Bruce Gentry: Daredevil of the Skies (1949)

Bruce_Gentry_(1949)‘Are the mysterious discs to fly again? For the answers see ‘The Flying Disc’ – Chapter 7 of ‘Bruce Gentry’ at this theatre next week!’

Bruce Gentry’s plane is almost wrecked by a badly animated flying disc. Super-villain The Recorder has kidnapped a top scientist to work on his saucers, which he plans to use in his takeover of America on behalf of ’a certain foreign power.’

Post World War II, the movie serial was in serious decline; major studios were suffering economically and many were shutting down their ‘B’ picture units, which had flooded the market with cheap and cheerful second features during the war years. Budgets were slashed, and although serials continued to be made until the late 1950s, they never clawed back the ground surrendered by cheap and tatty efforts like Bruce Gentry’s sole outing on the silver screen. In all probability they could not have survived the advent of television anyway.

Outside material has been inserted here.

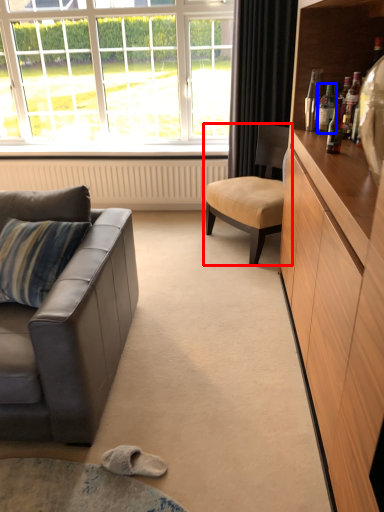
Question: Which object is further to the camera taking this photo, chair (highlighted by a red box) or bottle (highlighted by a blue box)?

Choices:
 (A) chair
 (B) bottle

Answer: (A)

The Columbia studios were a little late to the party, only forming their ‘serial unit’ in 1938. They stumbled through their first few projects but gained success quickly with popular adventures such as ‘The Spider’s Web’ (1938) and ‘Mandrake the Magician’ (1939). Separately hiring serial veterans George H Plympton (writer) and Spencer Gordon Bennet (director) proved a good long-term move, as coupled with ‘money conscious’ producer Sam Katzman, they collaborated on many a chapterplay through the 1940s and early 50s, usually with a good level of box office success. Unfortunately, none of them were able to make much of the weary, warmed over elements here, even with the addition of flying saucers, which were all over the news after the famous 1947 sighting by Kenneth Arnold and the Roswell incident.

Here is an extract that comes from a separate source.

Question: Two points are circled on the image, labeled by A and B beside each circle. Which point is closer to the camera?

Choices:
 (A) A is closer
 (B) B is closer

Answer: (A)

Our hero is ruggedly handsome hotshot pilot Bruce Gentry, whose close encounter with a UFO brings him onto the radar of Hugh Prosser, head of the Radcliffe Insurance Company. Rather bizarrely, the U.S. government have entrusted the investigation of these saucery goings on to him and he’s keen on recruiting Gentry to lead the investigation (especially as he doesn’t seem to have any other staff apart from a sexy Secretary). He uses her as bait to entice Gentry, and it works, despite the fact that she wears the same outfit throughout most of the 15 chapters. The actress who plays her is sadly uncredited, heroine duties passing to bland cowgirl Judy Clark instead. She’s a blonde New Yorker, and seems a strange choice to be playing someone called Juanita, but perhaps there was a late casting change!

On the other side of the fence, we have our super-badass The Recorder, so called because he only communicates via reel-to-reel tape recordings. This is not very exciting, of course, even when they are played by top henchman Tristram Coffin, who was an old hand at this kind of thing and actually turned hero as ‘King of the Rocket Men’ (1949).


‘I hate to ask, but is Juanita your real name?’

The secret lair is also somewhat less than impressive, consisting of two rooms in a cave filled with old radio parts. We never see the flying discs on the ground (wonder why?), and the plot is just the usual round of fisticuffs and car chases as Gentry tries to stop various McGuffins falling into the hands of the Recorder’s small gang of hat wearing thugs. Interior scenes seem at a premium, with less than half a dozen sets used, and the villainous horde often congregating in a car park!

It’s all bottom of the barrel stuff; even the rights to the character probably acquired on the cheap as the comic strip concerned was only syndicated in a handful of newspapers.

Star Tom Neal is best remembered these days for his leading turn in classic, no budget noir ‘Detour’ (1945), and brings an easy charisma to the title role here. But he never made it to the big leagues, his career derailed by his real life exploits. An amateur boxer with more than 25 first round knockouts to his name, Neal was just as ready to use his fists outside the ring. In 1951 he got into an argument with ‘A’ list actor Franchot Tone over starlet (and well-known party girl) Barbara Payton. Tone ended up in hospital with some serious injuries, including a brain concussion, but still recovered sufficiently to wed Payton a few weeks later. Hollywood might have forgiven Neal that, but not the fact that he and Payton ran off together barely two months after the wedding. The couple were blackballed by the establishment and split up 3 years later after a volatile, and violent, relationship. Payton sank into alcoholism, prostitution and premature death, but Neal reinvented himself as a successful landscape gardener! Unfortunately, he was in trouble again in 1965 when his third wife turned up with a bullet hole in the back of the head. The prosecution pushed for the death penalty, but Neal eventually served just 6 years for  involuntary manslaughter. He died of a heart attack less than a year after being released.

Neal’s life was a long way from the heroic, clean cut world of Bruce Gentry, but would make a far more interesting film.